Hezbollah, FPM, and Amal: Elections or a play?
Tonight, Hassan Nasrallah will appear to his audience to talk about the parliamentary elections and Hezbollah’s alliances with political forces. In principle, the electoral alliances became clear, as the party will place the Amal movement to its right and the Free Patriotic Movement to its left. Hezbollah will also be an incubator to a number of political forces and personalities, with the aim of securing the majority in the Parliament.
So, once again, Hezbollah proves that it is the main dynamo in the forces of March 8, or as they name themselves ‘forces of resistance”, after March 8 and 14 fell, meaning that it leverage from its military strength at the political and electoral levels.
The point is not here, but rather in the new love story between the Amal movement and the Free Patriotic Movement.
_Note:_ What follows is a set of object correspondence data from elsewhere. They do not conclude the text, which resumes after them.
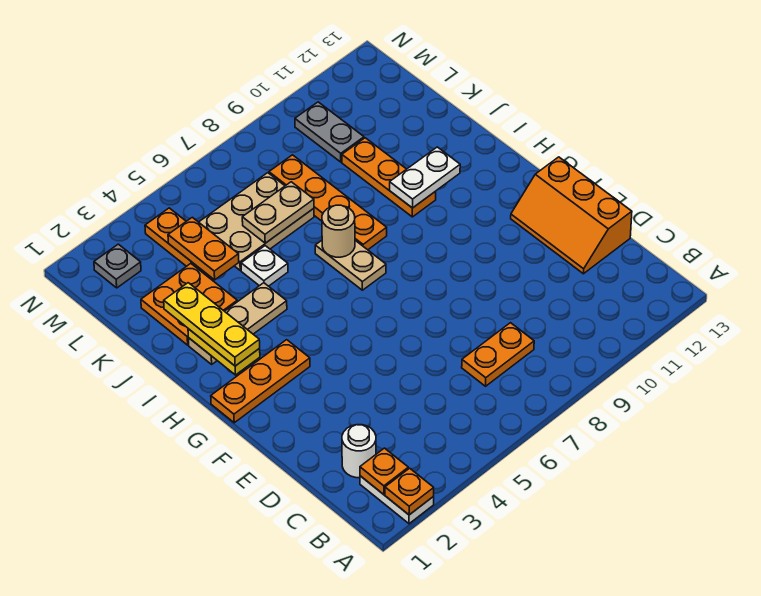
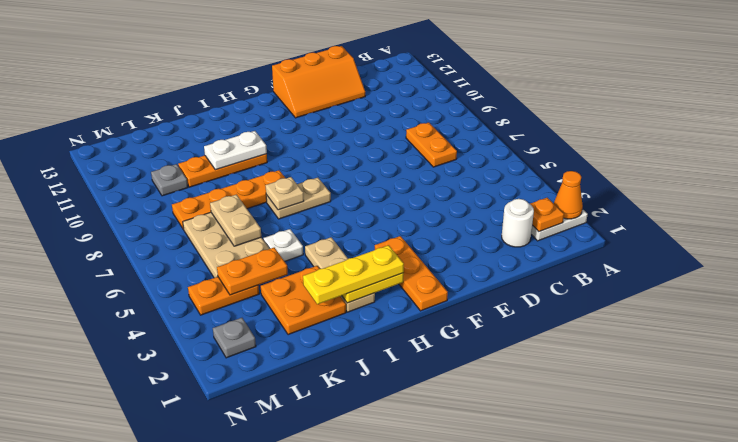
orange 1x1 plate [385,468,434,515] -> orange 1x1 cone [554,171,583,219]
tan 1x1 round brick [322,205,355,257] -> tan 1x1 plate [266,177,304,210]
white 1x2 plate [390,147,460,208] -> white 1x2 plate turned to [204,131,267,170]
grey 1x2 plate [295,102,364,162] -> grey 1x1 plate [151,164,188,196]

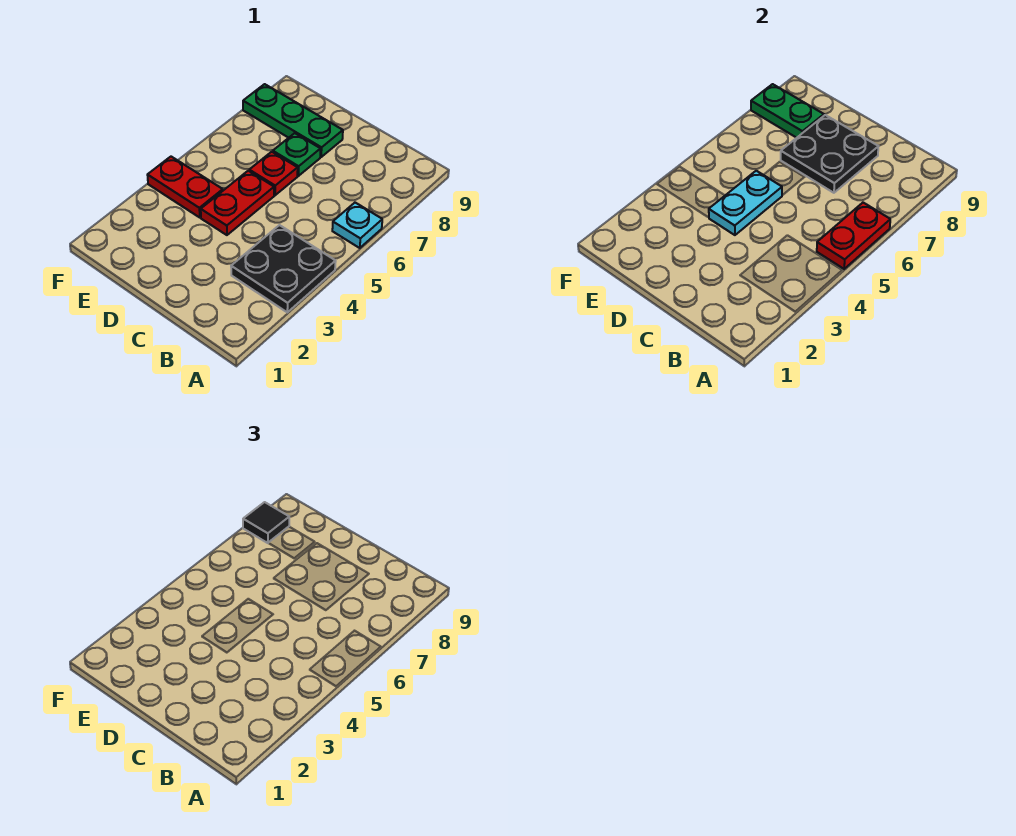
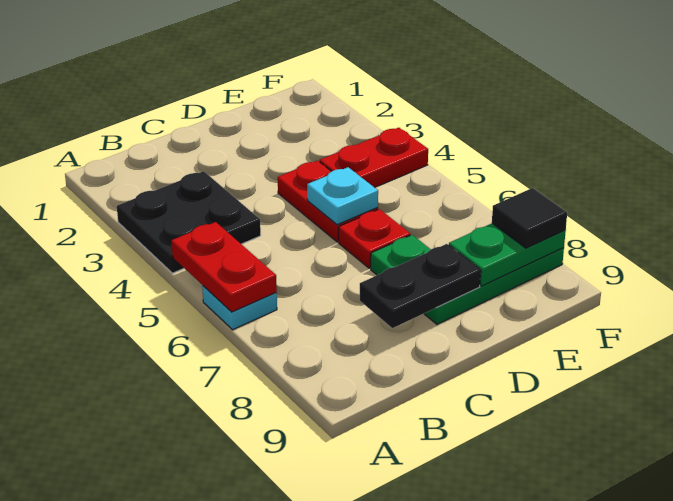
black 2x2 plate [781,115,879,193] -> black 1x2 plate [360,244,481,328]
cyan 1x2 plate [709,171,782,235] -> cyan 1x1 plate [307,167,378,225]

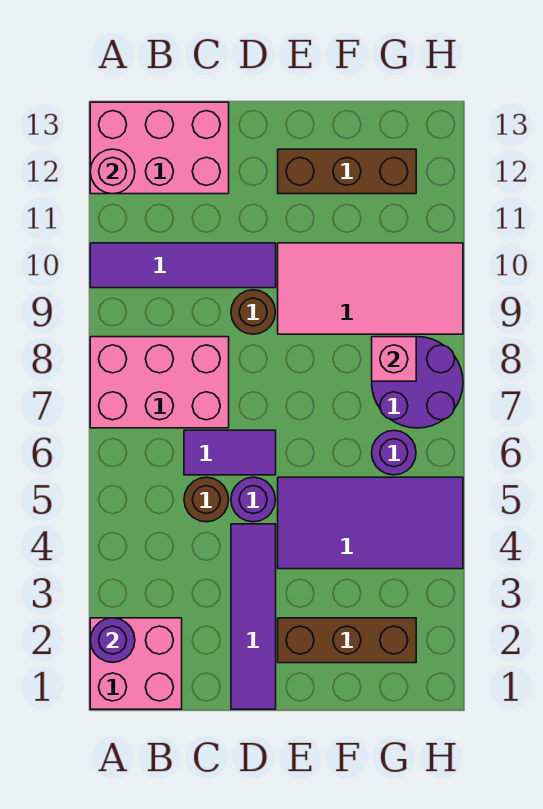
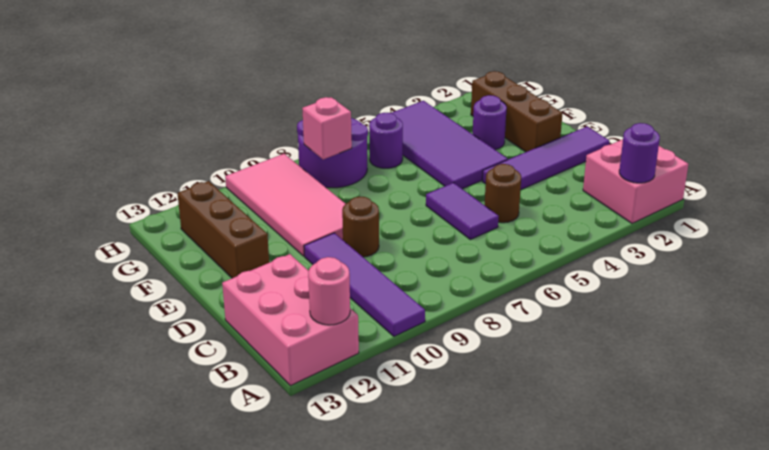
pink 2x3 brick [90,337,229,428] -> none
purple 1x1 round brick [231,477,276,522] -> purple 1x1 round brick moved to [473,95,507,150]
For four years and more, disputes have been raging between the two sides, as Gebran Bassil accuses Nabih Berri of being a thug, on the other hand, Nabih Berri accuses the Covenant of failure, and he also taunts in private about Bassil’s performance. Moreover, the FPM team accuses the Amal movement and its leader of being behind the failure of the covenant and its inability to achieve its reform vision. Perhaps the Aounists mean the Amal movement first and foremost when they say “They are not allowing us to work”.
What happened so that the enemies or opponents would support each other in the elections? To answer this question search for two things: Hezbollah’s decision, and the desire of Amal and the FPM to win the largest number of deputies. But, Is it in this way the elections are managed? Do the FPM, Amal, and Hezbollah have the right to turn the democratic entitlement into a farce and charade?